++++ 本文 ++++

中国で庭園と云えば「頤和園」、日本で軍艦と云えば「戦艦大和」、この両者の人気を日本のウエブで検索してみると、戦艦大和の記事  330000 件に対して、頤和園の記事はその三倍強の 1110000 とかなり多い。思うに、頤和園はいまだに健在だが、戦艦大和は単なる「過去」でしかないからであろう。

 

「戦艦大和」の誕生地である広島県呉市の「呉観光」のウエブに、戦艦大和について次のような紹介が掲載されている

 

戦艦大和誕生 ーーワシントン条約によって日本の戦艦保有数は不利な状況にたたされていた。アメリカやイギリスの6割と規定されていたのだ。そこで、旧日本軍は世界最大の主砲46cm砲を搭載した戦艦を建造するという「壮大な戦艦大和建造計画」をうちたて、量に対抗して質で勝負を図った。戦艦大和総工費は当時のお金で1億3780万円。国家予算の3%に相当した。(後略)

戦艦大和の運命と歴史的背景ーーしかし大和が建造された頃には、時代は皮肉なことに大艦巨砲主義から航空戦力へと移り代わってしまっていた。そのため、史上最大と謳われつつもその実力を発揮することなく、最期は特攻と命じられる。昭和20(1945)年4月7日沖縄特攻戦略で乗員3056名とともに大和は悲劇的な最期を迎える

 

戦艦大和は、昭和16年(1941年)12月の竣工後、連合艦隊に編入され、昭和17年(1942年)6月のミッドウェー海戦で初陣を迎えます。その後、マリアナ沖海戦(米軍呼称はフィリピン海海戦、昭和19年(1944年)619日~20日)、比島沖海戦(米軍呼称はレイテ海戦、同年1023日~25日)はともに対空戦闘に終始したため、大和の主砲が威力を発揮することはなかった。しかし唯一、比島沖海戦中、サマール島沖で米護衛空母部隊と交戦した際に敵艦に対して砲撃が行われ、この時が、大和が敵艦に向けてその主砲を放った最初で最後となった。

++++

-- 練習課題 --
a) 本文の「戦艦大和誕生 ーーワシントン条約によって」で始まる段落を、主な事実を残したまま箇条書きにまとめてください。
b) 本文によると、大和が悲劇的な最期を迎えたとき、乗員は何名でしたか?
このあとのデータは本文とは関係がありません。

++++ 提供データ ++++

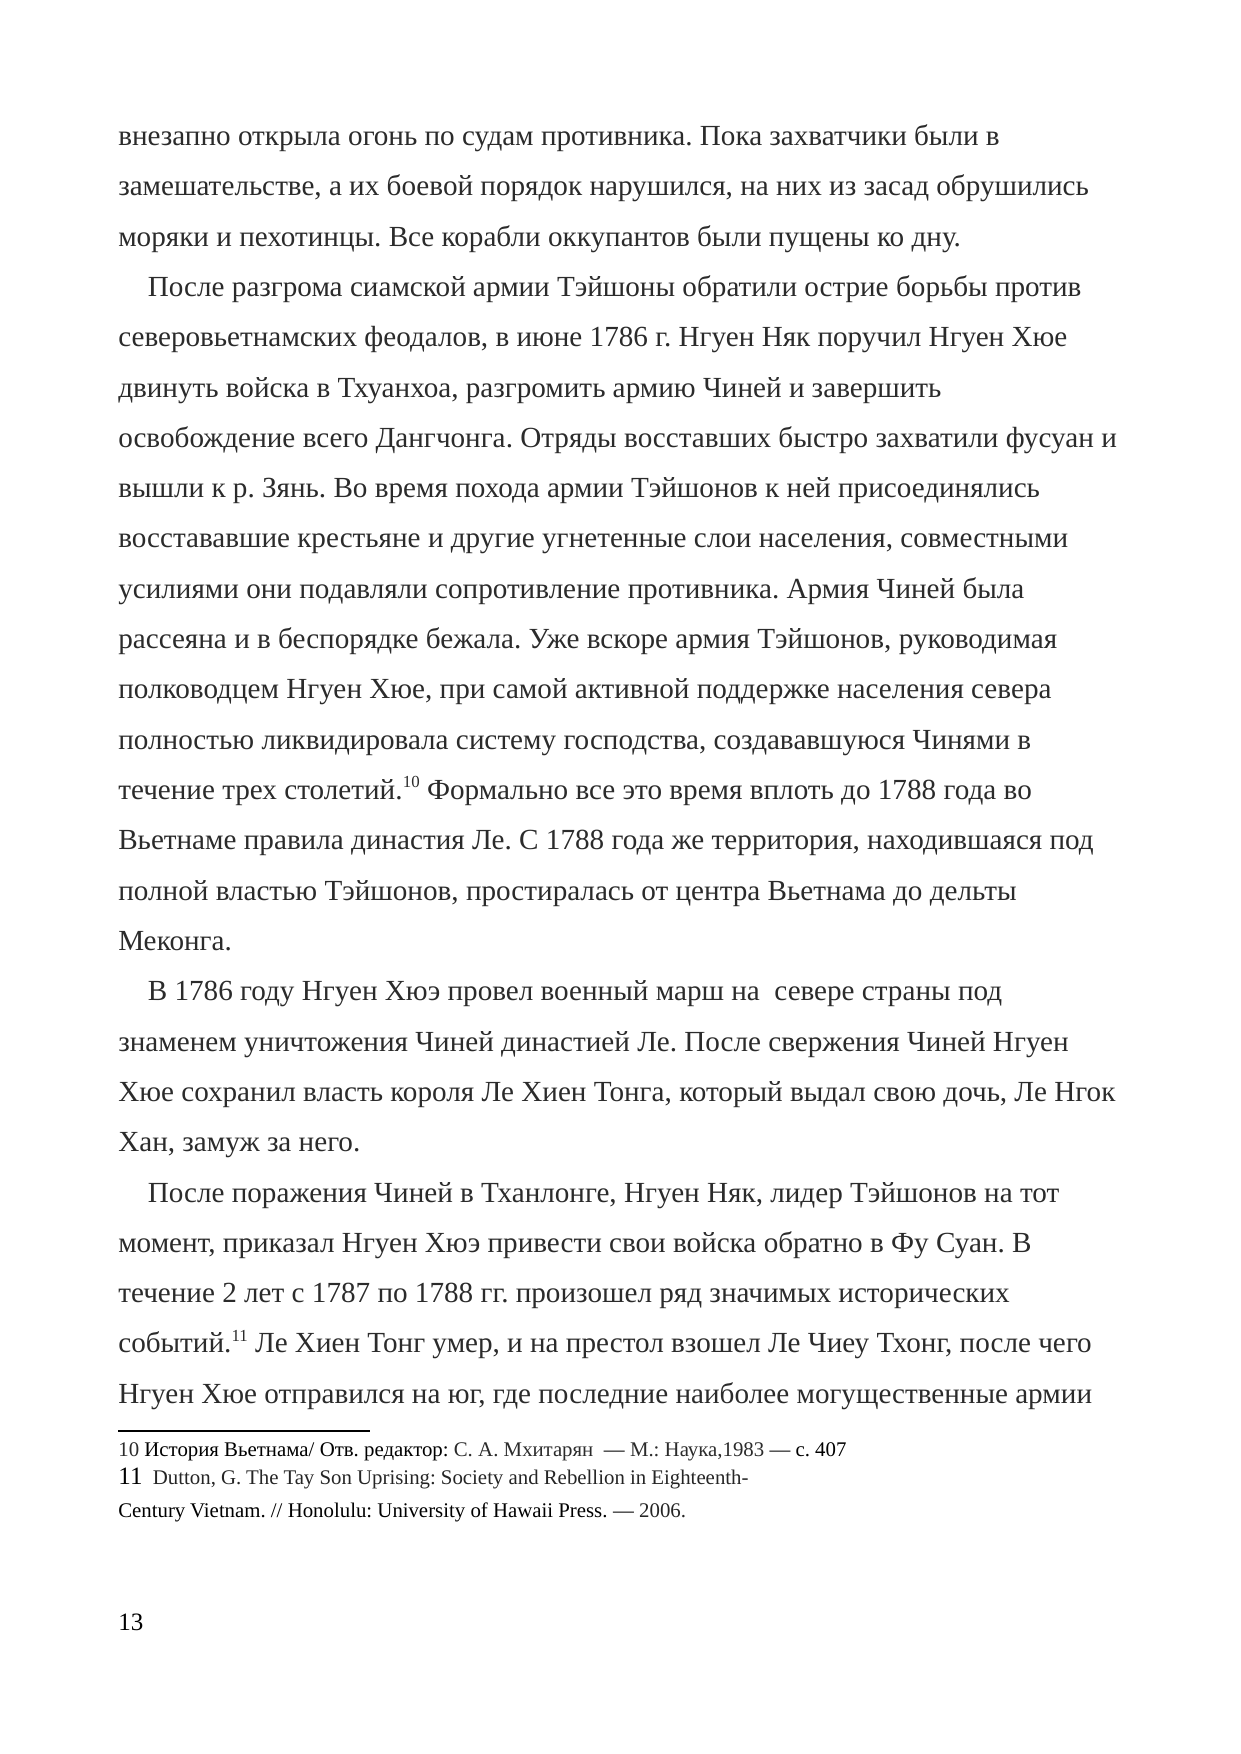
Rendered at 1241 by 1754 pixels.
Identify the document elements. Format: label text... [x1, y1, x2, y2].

text Century Vietnam. // Honolulu: University of Hawaii Press. — 2006. [118, 1498, 1122, 1522]
subtitle Dutton, G. The Tay Son Uprising: Society and Rebellion in Eighteenth- [118, 1461, 1122, 1490]
text После поражения Чиней в Тханлонге, Нгуен Няк, лидер Тэйшонов на тот момент, приказал Нгуен Хюэ привести свои войска обратно в Фу Суан. В течение 2 лет с 1787 по 1788 гг. произошел ряд значимых исторических событий. Ле Хиен Тонг умер, и на престол взошел Ле Чиеу Тхонг, после чего Нгуен Хюе отправился на юг, где последние наиболее могущественные армии [118, 1175, 1122, 1409]
text В 1786 году Нгуен Хюэ провел военный марш на севере страны под знаменем уничтожения Чиней династией Ле. После свержения Чиней Нгуен Хюе сохранил власть короля Ле Хиен Тонга, который выдал свою дочь, Ле Нгок Хан, замуж за него. [118, 973, 1122, 1158]
text После разгрома сиамской армии Тэйшоны обратили острие борьбы против северовьетнамских феодалов, в июне 1786 г. Нгуен Няк поручил Нгуен Хюе двинуть войска в Тхуанхоа, разгромить армию Чиней и завершить освобождение всего Дангчонга. Отряды восставших быстро захватили фусуан и вышли к р. Зянь. Во время похода армии Тэйшонов к ней присоединялись восстававшие крестьяне и другие угнетенные слои населения, совместными усилиями они подавляли сопротивление противника. Армия Чиней была рассеяна и в беспорядке бежала. Уже вскоре армия Тэйшонов, руководимая полководцем Нгуен Хюе, при самой активной поддержке населения севера полностью ликвидировала систему господства, создававшуюся Чинями в течение трех столетий. Формально все это время вплоть до 1788 года во Вьетнаме правила династия Ле. С 1788 года же территория, находившаяся под полной властью Тэйшонов, простиралась от центра Вьетнама до дельты Меконга. [118, 269, 1122, 957]
text История Вьетнама/ Отв. редактор: С. A. Мхитарян — М.: Наука,1983 — с. 407 [118, 1437, 1122, 1461]
text внезапно открыла огонь по судам противника. Пока захватчики были в замешательстве, а их боевой порядок нарушился, на них из засад обрушились моряки и пехотинцы. Все корабли оккупантов были пущены ко дну. [118, 118, 1122, 252]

++++

-- 練習の解答 --
a)
- ワシントン条約により、日本の戦艦保有数はアメリカやイギリスの6割と規定され、不利な状況にあった。
- そこで旧日本軍は、世界最大の46cm主砲を搭載した戦艦を建造する計画を立て、量に対して質で勝負しようとした。
- 戦艦大和の総工費は当時のお金で1億3780万円で、国家予算の3%に相当した。

b) 3056名です。